BEGIN

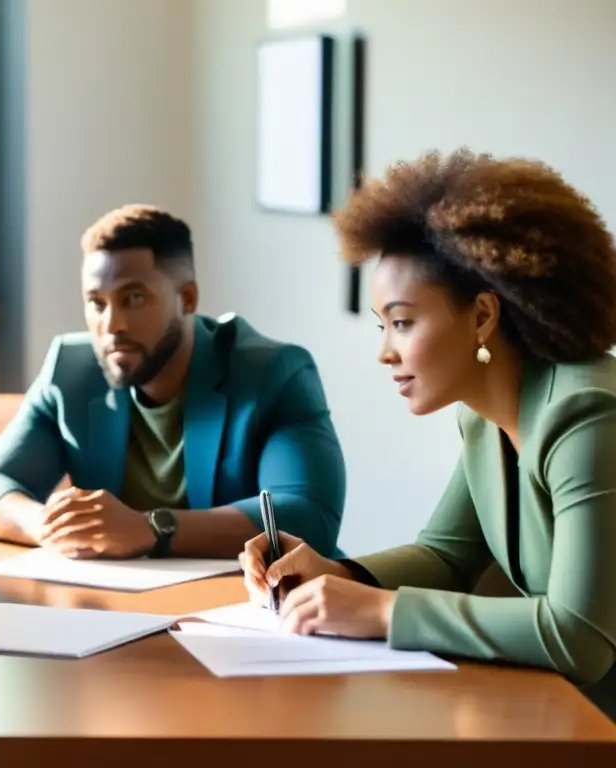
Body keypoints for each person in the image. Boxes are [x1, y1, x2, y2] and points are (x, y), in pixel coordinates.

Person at [240, 148, 616, 719]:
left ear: (483, 317)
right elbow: (446, 555)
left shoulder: (587, 417)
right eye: (382, 325)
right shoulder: (485, 415)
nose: (385, 352)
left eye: (403, 322)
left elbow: (580, 637)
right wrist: (335, 575)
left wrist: (380, 611)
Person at [0, 204, 346, 559]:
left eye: (135, 299)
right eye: (97, 303)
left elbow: (308, 516)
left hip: (257, 611)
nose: (112, 325)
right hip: (122, 610)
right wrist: (47, 525)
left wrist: (152, 528)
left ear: (188, 299)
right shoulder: (70, 372)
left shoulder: (274, 373)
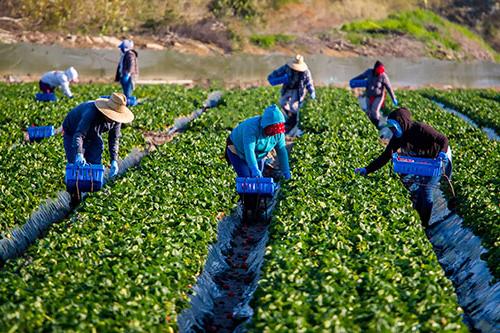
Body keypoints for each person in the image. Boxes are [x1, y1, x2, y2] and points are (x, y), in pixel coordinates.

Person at [354, 108, 452, 226]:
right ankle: (419, 221)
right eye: (391, 128)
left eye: (394, 127)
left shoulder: (421, 128)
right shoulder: (398, 138)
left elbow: (443, 140)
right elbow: (386, 156)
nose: (392, 130)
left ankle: (425, 224)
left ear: (402, 123)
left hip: (439, 159)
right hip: (425, 161)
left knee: (427, 189)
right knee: (420, 189)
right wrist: (366, 169)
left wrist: (442, 153)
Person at [62, 93, 134, 204]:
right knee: (76, 167)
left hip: (94, 133)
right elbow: (79, 135)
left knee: (95, 161)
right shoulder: (91, 112)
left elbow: (114, 139)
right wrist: (79, 153)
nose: (112, 119)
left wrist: (114, 160)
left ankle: (90, 195)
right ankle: (75, 198)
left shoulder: (117, 120)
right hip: (73, 131)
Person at [225, 104, 291, 180]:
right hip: (237, 151)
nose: (274, 133)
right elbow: (249, 150)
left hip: (259, 155)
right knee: (247, 178)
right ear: (266, 125)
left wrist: (286, 171)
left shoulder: (278, 133)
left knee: (258, 180)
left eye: (276, 131)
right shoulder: (251, 128)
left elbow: (282, 152)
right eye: (272, 130)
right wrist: (254, 169)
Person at [267, 54, 316, 135]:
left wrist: (312, 92)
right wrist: (277, 78)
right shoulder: (287, 67)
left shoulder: (305, 72)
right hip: (287, 89)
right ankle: (288, 119)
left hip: (298, 91)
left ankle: (292, 123)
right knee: (282, 103)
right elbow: (275, 74)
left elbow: (309, 82)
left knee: (294, 107)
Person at [350, 61, 397, 129]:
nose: (379, 72)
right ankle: (371, 126)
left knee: (374, 111)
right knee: (368, 112)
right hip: (369, 95)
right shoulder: (369, 72)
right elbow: (362, 76)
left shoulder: (383, 76)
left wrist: (393, 98)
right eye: (378, 70)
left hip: (379, 96)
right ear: (375, 68)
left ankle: (377, 126)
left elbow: (389, 87)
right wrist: (353, 80)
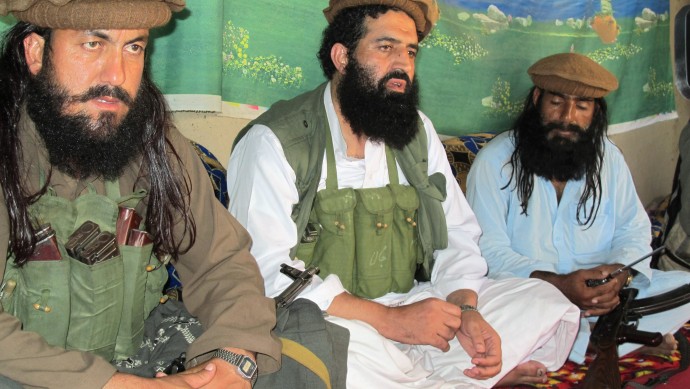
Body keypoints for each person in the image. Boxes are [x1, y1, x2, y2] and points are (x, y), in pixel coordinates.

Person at [227, 1, 581, 387]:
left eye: (410, 51)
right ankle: (459, 377)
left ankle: (439, 375)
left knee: (544, 301)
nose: (403, 66)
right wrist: (391, 322)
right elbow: (265, 275)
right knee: (324, 355)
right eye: (385, 47)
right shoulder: (274, 142)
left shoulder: (415, 131)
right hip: (333, 321)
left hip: (411, 302)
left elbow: (457, 233)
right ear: (342, 56)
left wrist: (464, 310)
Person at [0, 1, 280, 388]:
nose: (116, 75)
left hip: (135, 359)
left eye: (134, 47)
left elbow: (221, 261)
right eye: (93, 45)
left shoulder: (155, 145)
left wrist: (231, 360)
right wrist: (119, 385)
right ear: (36, 53)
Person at [466, 52, 690, 364]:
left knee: (683, 288)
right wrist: (560, 285)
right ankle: (610, 340)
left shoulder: (608, 158)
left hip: (603, 297)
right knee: (486, 310)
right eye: (556, 102)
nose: (568, 117)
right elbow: (487, 251)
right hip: (532, 293)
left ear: (595, 111)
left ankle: (587, 340)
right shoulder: (494, 162)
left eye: (582, 106)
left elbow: (633, 230)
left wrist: (619, 275)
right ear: (536, 100)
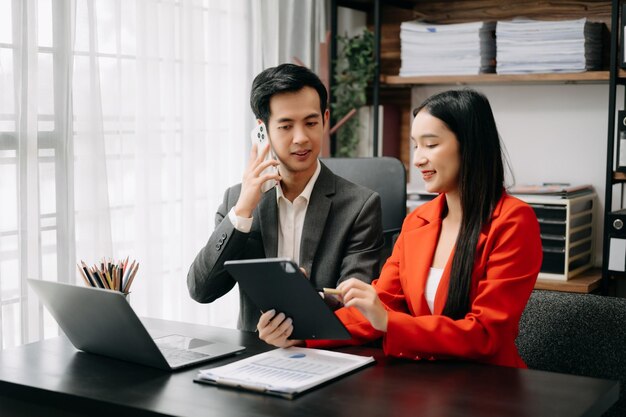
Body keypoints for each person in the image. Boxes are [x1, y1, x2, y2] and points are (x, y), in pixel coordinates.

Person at [258, 89, 543, 369]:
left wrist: (386, 321)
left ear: (470, 145)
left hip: (489, 387)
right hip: (424, 382)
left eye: (430, 145)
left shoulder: (513, 221)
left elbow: (486, 334)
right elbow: (380, 305)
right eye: (415, 145)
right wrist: (303, 336)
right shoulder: (418, 220)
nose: (417, 159)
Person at [187, 63, 383, 332]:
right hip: (255, 352)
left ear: (325, 120)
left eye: (311, 123)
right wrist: (243, 211)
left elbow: (356, 302)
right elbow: (202, 290)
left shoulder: (360, 206)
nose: (301, 138)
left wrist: (301, 299)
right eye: (286, 126)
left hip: (328, 352)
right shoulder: (238, 199)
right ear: (262, 129)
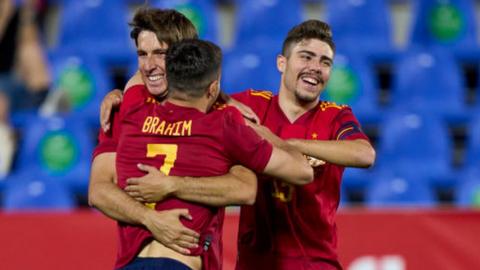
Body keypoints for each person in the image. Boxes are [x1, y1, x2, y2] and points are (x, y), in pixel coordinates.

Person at [101, 19, 376, 269]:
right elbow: (192, 88)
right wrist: (118, 95)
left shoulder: (336, 115)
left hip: (315, 261)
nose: (315, 68)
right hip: (255, 262)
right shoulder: (250, 105)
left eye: (325, 62)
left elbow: (364, 154)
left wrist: (284, 143)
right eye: (306, 57)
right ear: (282, 62)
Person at [114, 37, 313, 270]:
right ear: (214, 87)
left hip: (130, 263)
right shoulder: (223, 126)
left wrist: (113, 94)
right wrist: (262, 133)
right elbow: (302, 172)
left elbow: (140, 77)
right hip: (177, 263)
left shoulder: (133, 112)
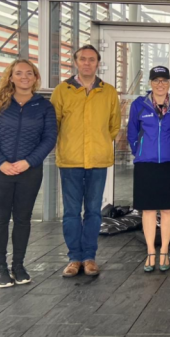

END

Exercise ::
Apart from its pictures, the data is to be repeated exactly.

Response to the exercise ::
Body keypoints for each person in the image. Boxes are [x1, y1, x2, y2] and points are (x, y), in pixel coordinates.

Person at [240, 148, 616, 719]:
left ear: (483, 317)
right elbow: (446, 555)
left shoulder: (587, 417)
right eye: (382, 325)
right shoulder: (485, 415)
nose: (385, 352)
left eye: (403, 322)
left elbow: (580, 637)
right wrist: (335, 575)
left wrist: (380, 611)
Person at [0, 204, 346, 559]:
left eye: (135, 299)
right eye: (97, 303)
left elbow: (308, 516)
left hip: (257, 611)
nose: (112, 325)
right hip: (122, 610)
right wrist: (47, 525)
left wrist: (152, 528)
left ear: (188, 299)
right shoulder: (70, 372)
left shoulder: (274, 373)
Body keypoints for each person in the image. Boxes are [x1, y1, x2, y2] and points are (x, y), in pixel coordinates.

Person at [354, 108, 452, 226]:
right ankle: (419, 221)
right eye: (391, 128)
left eye: (394, 127)
left shoulder: (421, 128)
right shoulder: (398, 138)
left elbow: (443, 140)
right elbow: (386, 156)
nose: (392, 130)
left ankle: (425, 224)
left ear: (402, 123)
left hip: (439, 159)
right hip: (425, 161)
left knee: (427, 189)
right knee: (420, 189)
right wrist: (366, 169)
left wrist: (442, 153)
Person at [62, 93, 134, 204]:
right knee: (76, 167)
left hip: (94, 133)
right elbow: (79, 135)
left knee: (95, 161)
right shoulder: (91, 112)
left elbow: (114, 139)
right wrist: (79, 153)
nose: (112, 119)
left wrist: (114, 160)
left ankle: (90, 195)
right ankle: (75, 198)
left shoulder: (117, 120)
right hip: (73, 131)
Person at [225, 104, 291, 180]:
right hip: (237, 151)
nose: (274, 133)
right elbow: (249, 150)
left hip: (259, 155)
right knee: (247, 178)
right ear: (266, 125)
left wrist: (286, 171)
left shoulder: (278, 133)
left knee: (258, 180)
left eye: (276, 131)
right shoulder: (251, 128)
left elbow: (282, 152)
right eye: (272, 130)
right wrist: (254, 169)
Person at [267, 54, 316, 135]:
left wrist: (312, 92)
right wrist: (277, 78)
right shoulder: (287, 67)
left shoulder: (305, 72)
right hip: (287, 89)
right ankle: (288, 119)
left hip: (298, 91)
left ankle: (292, 123)
right knee: (282, 103)
right elbow: (275, 74)
left elbow: (309, 82)
left knee: (294, 107)
Person at [350, 61, 397, 129]:
nose: (379, 72)
right ankle: (371, 126)
left knee: (374, 111)
right knee: (368, 112)
right hip: (369, 95)
right shoulder: (369, 72)
right elbow: (362, 76)
left shoulder: (383, 76)
left wrist: (393, 98)
right eye: (378, 70)
left hip: (379, 96)
right ear: (375, 68)
left ankle: (377, 126)
left elbow: (389, 87)
right wrist: (353, 80)
Body keypoints for each person in the image. Boxes are [x1, y1, x2, y2] and points are (x, y), in pixel coordinates.

Person at [227, 1, 581, 387]:
left eye: (410, 51)
right ankle: (459, 377)
left ankle: (439, 375)
left knee: (544, 301)
nose: (403, 66)
right wrist: (391, 322)
right elbow: (265, 275)
right knee: (324, 355)
right eye: (385, 47)
right shoulder: (274, 142)
left shoulder: (415, 131)
right hip: (333, 321)
left hip: (411, 302)
left elbow: (457, 233)
right ear: (342, 56)
left wrist: (464, 310)
Person at [0, 1, 280, 388]:
nose: (116, 75)
left hip: (135, 359)
left eye: (134, 47)
left elbow: (221, 261)
right eye: (93, 45)
left shoulder: (155, 145)
left wrist: (231, 360)
right wrist: (119, 385)
right ear: (36, 53)
Person at [466, 52, 690, 364]:
left knee: (683, 288)
right wrist: (560, 285)
right ankle: (610, 340)
left shoulder: (608, 158)
left hip: (603, 297)
right knee: (486, 310)
right eye: (556, 102)
nose: (568, 117)
right elbow: (487, 251)
right hip: (532, 293)
left ear: (595, 111)
left ankle: (587, 340)
right shoulder: (494, 162)
left eye: (582, 106)
left elbow: (633, 230)
left wrist: (619, 275)
right ear: (536, 100)
Body keypoints for each person in the image. Boxes are [x1, y1, x2, y2] and points are (x, y), in pixel coordinates.

Person at [258, 89, 543, 369]:
left wrist: (386, 321)
left ear: (470, 145)
left hip: (489, 387)
right hip: (424, 382)
left eye: (430, 145)
left shoulder: (513, 221)
left elbow: (486, 334)
right elbow: (380, 305)
right eye: (415, 145)
right wrist: (303, 336)
right shoulder: (418, 220)
nose: (417, 159)
Person at [187, 63, 383, 332]:
right hip: (255, 352)
left ear: (325, 120)
left eye: (311, 123)
right wrist: (243, 211)
left elbow: (356, 302)
right elbow: (202, 290)
left shoulder: (360, 206)
nose: (301, 138)
left wrist: (301, 299)
right eye: (286, 126)
left hip: (328, 352)
right shoulder: (238, 199)
right ear: (262, 129)
Body keypoints for each person in the image. Boxes are [x1, y1, x2, y2] and points are (x, y), in pixel coordinates.

Person at [101, 19, 376, 269]:
right elbow: (192, 88)
right wrist: (118, 95)
left shoulder: (336, 115)
left hip: (315, 261)
nose: (315, 68)
right hip: (255, 262)
right shoulder: (250, 105)
left eye: (325, 62)
left elbow: (364, 154)
left wrist: (284, 143)
right eye: (306, 57)
right ear: (282, 62)
Person at [114, 37, 313, 270]:
right ear: (214, 87)
left hip: (130, 263)
right shoulder: (223, 126)
left wrist: (113, 94)
right wrist: (262, 133)
right elbow: (302, 172)
left elbow: (140, 77)
right hip: (177, 263)
left shoulder: (133, 112)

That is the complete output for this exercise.